▶ [Brief]:
Write out every line of text in the items below verbatim, preserving the original characters and line order. Omit the picture markers from your output.

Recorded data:
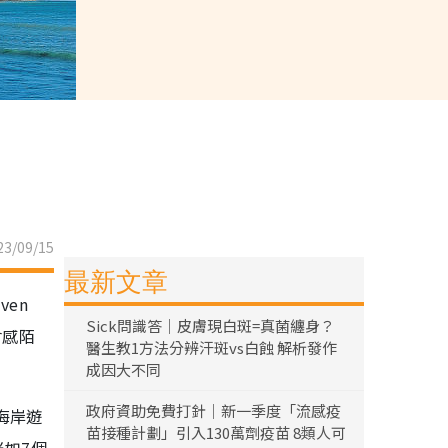
3/09/15
最新文章
en
Sick問識答｜皮膚現白斑=真菌纏身？
會感陌
醫生教1方法分辨汗斑vs白蝕 解析發作
成因大不同
政府資助免費打針｜新一季度「流感疫
海岸遊
苗接種計劃」引入130萬劑疫苗 8類人可
恍如7個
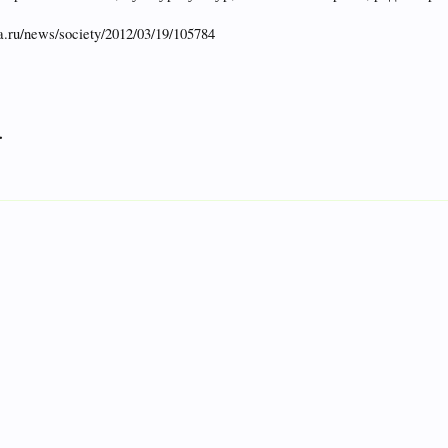
.ru/news/society/2012/03/19/105784
.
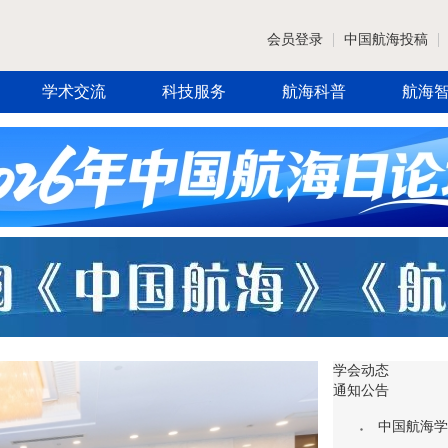
会员登录
中国航海投稿
学术交流
科技服务
航海科普
航海
学会动态
通知公告
中国航海学会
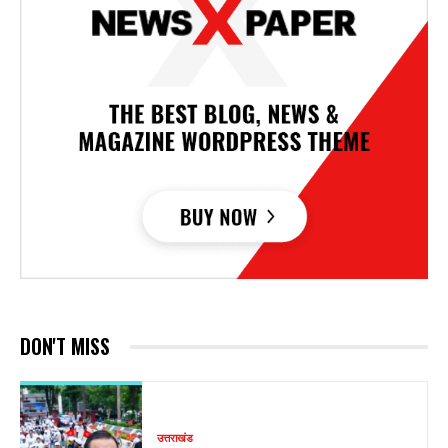
DON'T MISS
उत्तराखंड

▶ [Response]:
3/09/15
最新文章
en
Sick問識答｜皮膚現白斑=真菌纏身？
會感陌
醫生教1方法分辨汗斑vs白蝕 解析發作
成因大不同
政府資助免費打針｜新一季度「流感疫
海岸遊
苗接種計劃」引入130萬劑疫苗 8類人可
恍如7個
.ru/news/society/2012/03/19/105784
.
会员登录
中国航海投稿
学术交流
科技服务
航海科普
航海
学会动态
通知公告
中国航海学会
DON'T MISS
उत्तराखंड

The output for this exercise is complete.